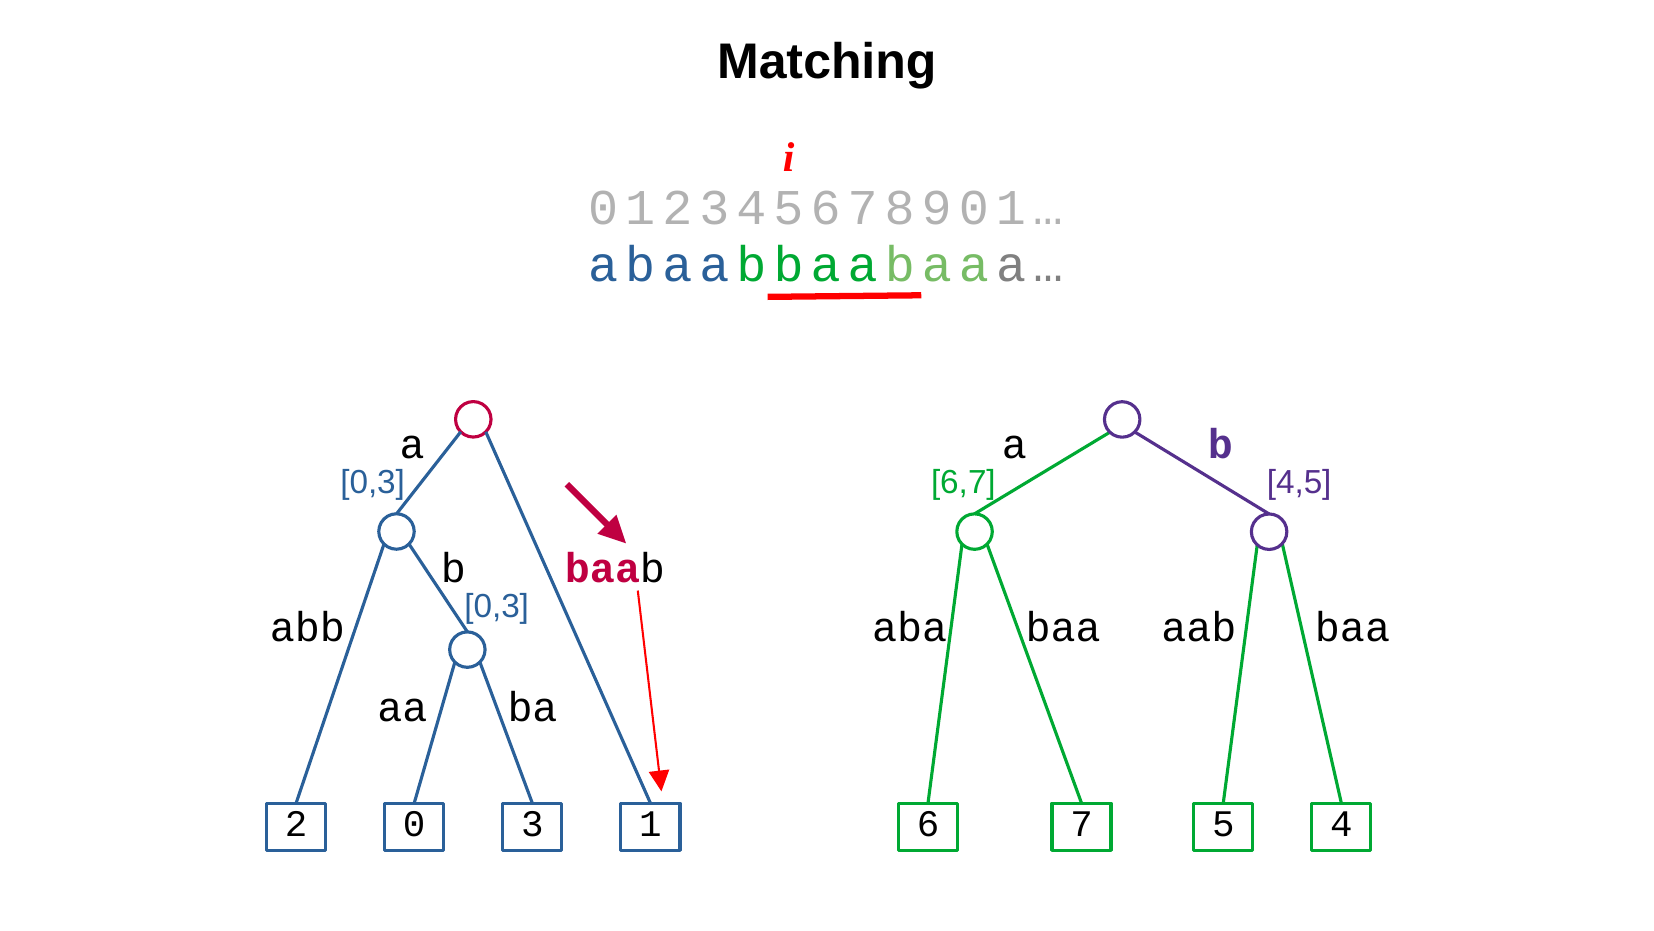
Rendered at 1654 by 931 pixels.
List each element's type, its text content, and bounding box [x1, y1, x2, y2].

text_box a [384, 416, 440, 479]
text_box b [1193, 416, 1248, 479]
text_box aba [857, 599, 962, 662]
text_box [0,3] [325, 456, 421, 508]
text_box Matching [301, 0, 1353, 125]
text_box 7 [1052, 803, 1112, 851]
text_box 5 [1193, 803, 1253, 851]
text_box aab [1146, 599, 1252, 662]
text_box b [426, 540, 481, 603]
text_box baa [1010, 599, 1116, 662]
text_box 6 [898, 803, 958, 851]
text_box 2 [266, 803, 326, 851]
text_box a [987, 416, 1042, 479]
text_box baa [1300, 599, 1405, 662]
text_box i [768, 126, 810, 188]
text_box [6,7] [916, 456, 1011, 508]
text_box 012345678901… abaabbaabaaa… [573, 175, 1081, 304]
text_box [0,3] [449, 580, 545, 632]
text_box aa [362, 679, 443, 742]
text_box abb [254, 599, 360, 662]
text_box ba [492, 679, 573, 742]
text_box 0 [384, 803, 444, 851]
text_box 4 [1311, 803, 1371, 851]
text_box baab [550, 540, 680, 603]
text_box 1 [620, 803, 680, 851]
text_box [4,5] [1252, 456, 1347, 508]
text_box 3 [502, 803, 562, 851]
::::::::
• Instructions for the task: Please pick out every line in the rows above that contains the string "element", matching case exactly.

• Response to this exercise:
List each element's type, its text content, and bounding box [x1, y1, x2, y2].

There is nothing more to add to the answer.